Problem description >> Render the lines starting at the one containing "family: Noctuidae" and ending at the one containing "genus: Dryobates" as a two-column CSV with the headers field and value, one row per line. Put each field in quotation marks and turn any line breaks into spaces.

Input >>
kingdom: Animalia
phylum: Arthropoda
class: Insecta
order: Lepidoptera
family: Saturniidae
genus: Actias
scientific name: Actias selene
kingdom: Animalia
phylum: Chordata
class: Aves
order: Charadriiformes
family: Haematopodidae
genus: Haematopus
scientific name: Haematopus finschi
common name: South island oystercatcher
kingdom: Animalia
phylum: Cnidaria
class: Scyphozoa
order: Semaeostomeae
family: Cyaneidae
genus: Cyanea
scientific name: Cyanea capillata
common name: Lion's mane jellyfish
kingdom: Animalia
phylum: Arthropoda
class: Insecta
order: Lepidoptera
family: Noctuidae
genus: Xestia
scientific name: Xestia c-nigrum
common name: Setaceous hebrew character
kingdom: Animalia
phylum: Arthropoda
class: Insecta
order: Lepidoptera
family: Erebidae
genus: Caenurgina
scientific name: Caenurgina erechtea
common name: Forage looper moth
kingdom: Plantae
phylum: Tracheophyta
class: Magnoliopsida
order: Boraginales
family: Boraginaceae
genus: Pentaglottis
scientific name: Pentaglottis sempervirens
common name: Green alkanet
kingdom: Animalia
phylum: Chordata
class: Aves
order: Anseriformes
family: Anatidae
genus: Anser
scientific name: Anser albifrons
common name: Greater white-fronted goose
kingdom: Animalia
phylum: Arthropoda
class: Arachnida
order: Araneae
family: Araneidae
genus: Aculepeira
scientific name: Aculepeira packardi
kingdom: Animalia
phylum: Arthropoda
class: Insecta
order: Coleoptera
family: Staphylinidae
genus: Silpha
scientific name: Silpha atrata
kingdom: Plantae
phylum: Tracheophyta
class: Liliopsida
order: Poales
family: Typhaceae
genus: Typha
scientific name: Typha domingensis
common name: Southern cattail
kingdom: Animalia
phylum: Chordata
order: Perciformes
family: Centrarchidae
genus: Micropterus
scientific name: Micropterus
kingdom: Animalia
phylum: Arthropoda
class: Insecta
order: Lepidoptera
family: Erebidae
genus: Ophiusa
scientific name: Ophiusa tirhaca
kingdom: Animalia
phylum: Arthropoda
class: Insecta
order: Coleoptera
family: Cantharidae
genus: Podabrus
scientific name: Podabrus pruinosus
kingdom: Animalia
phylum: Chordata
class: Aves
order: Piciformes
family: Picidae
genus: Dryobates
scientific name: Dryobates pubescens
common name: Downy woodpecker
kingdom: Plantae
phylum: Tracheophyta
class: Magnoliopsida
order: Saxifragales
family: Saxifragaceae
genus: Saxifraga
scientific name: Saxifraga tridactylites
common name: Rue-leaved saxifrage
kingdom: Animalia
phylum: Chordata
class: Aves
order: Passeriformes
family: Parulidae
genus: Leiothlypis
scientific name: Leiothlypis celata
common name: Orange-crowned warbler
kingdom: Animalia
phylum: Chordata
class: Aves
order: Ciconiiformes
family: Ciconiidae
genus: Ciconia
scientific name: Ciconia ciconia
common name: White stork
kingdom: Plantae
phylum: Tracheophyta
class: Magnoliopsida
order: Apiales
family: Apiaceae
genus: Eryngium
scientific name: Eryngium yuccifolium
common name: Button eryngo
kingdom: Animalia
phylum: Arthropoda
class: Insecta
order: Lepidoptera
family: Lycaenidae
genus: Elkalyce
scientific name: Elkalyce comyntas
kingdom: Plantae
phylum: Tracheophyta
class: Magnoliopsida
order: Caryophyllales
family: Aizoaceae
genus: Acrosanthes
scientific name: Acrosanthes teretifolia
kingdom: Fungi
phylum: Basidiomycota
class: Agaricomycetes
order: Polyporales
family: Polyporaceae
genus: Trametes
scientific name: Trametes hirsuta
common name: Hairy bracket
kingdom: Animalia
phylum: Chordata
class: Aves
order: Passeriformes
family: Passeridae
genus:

Solution for this task >>
field,value
"family:","Noctuidae"
"genus:","Xestia"
"scientific name:","Xestia c-nigrum"
"common name:","Setaceous hebrew character"
"kingdom:","Animalia"
"phylum:","Arthropoda"
"class:","Insecta"
"order:","Lepidoptera"
"family:","Erebidae"
"genus:","Caenurgina"
"scientific name:","Caenurgina erechtea"
"common name:","Forage looper moth"
"kingdom:","Plantae"
"phylum:","Tracheophyta"
"class:","Magnoliopsida"
"order:","Boraginales"
"family:","Boraginaceae"
"genus:","Pentaglottis"
"scientific name:","Pentaglottis sempervirens"
"common name:","Green alkanet"
"kingdom:","Animalia"
"phylum:","Chordata"
"class:","Aves"
"order:","Anseriformes"
"family:","Anatidae"
"genus:","Anser"
"scientific name:","Anser albifrons"
"common name:","Greater white-fronted goose"
"kingdom:","Animalia"
"phylum:","Arthropoda"
"class:","Arachnida"
"order:","Araneae"
"family:","Araneidae"
"genus:","Aculepeira"
"scientific name:","Aculepeira packardi"
"kingdom:","Animalia"
"phylum:","Arthropoda"
"class:","Insecta"
"order:","Coleoptera"
"family:","Staphylinidae"
"genus:","Silpha"
"scientific name:","Silpha atrata"
"kingdom:","Plantae"
"phylum:","Tracheophyta"
"class:","Liliopsida"
"order:","Poales"
"family:","Typhaceae"
"genus:","Typha"
"scientific name:","Typha domingensis"
"common name:","Southern cattail"
"kingdom:","Animalia"
"phylum:","Chordata"
"order:","Perciformes"
"family:","Centrarchidae"
"genus:","Micropterus"
"scientific name:","Micropterus"
"kingdom:","Animalia"
"phylum:","Arthropoda"
"class:","Insecta"
"order:","Lepidoptera"
"family:","Erebidae"
"genus:","Ophiusa"
"scientific name:","Ophiusa tirhaca"
"kingdom:","Animalia"
"phylum:","Arthropoda"
"class:","Insecta"
"order:","Coleoptera"
"family:","Cantharidae"
"genus:","Podabrus"
"scientific name:","Podabrus pruinosus"
"kingdom:","Animalia"
"phylum:","Chordata"
"class:","Aves"
"order:","Piciformes"
"family:","Picidae"
"genus:","Dryobates"